◆ ACTIVITY ◆
Below are the records; count the lines that include the string "Studie" and give only that number.

[Collected data]
Start of Block

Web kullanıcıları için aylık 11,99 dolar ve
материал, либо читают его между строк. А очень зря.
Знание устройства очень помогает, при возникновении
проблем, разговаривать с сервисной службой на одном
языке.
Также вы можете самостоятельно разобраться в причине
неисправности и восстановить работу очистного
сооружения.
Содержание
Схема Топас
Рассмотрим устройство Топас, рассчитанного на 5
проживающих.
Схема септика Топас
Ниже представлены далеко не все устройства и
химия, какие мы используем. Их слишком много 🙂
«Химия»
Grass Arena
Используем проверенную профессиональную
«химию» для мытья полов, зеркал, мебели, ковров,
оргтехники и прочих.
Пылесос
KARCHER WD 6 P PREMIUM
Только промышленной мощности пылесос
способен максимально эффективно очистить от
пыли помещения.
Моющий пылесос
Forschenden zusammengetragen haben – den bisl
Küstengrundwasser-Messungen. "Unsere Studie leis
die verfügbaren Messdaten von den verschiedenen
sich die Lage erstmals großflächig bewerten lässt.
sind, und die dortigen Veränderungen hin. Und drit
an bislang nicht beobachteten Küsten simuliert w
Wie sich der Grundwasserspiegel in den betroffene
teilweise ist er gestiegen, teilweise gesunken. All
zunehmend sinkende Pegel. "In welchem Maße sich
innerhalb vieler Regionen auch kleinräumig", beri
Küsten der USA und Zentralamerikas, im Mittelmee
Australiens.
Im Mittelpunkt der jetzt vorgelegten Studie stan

End of Block

◆ ANSWER SECTION ◆
2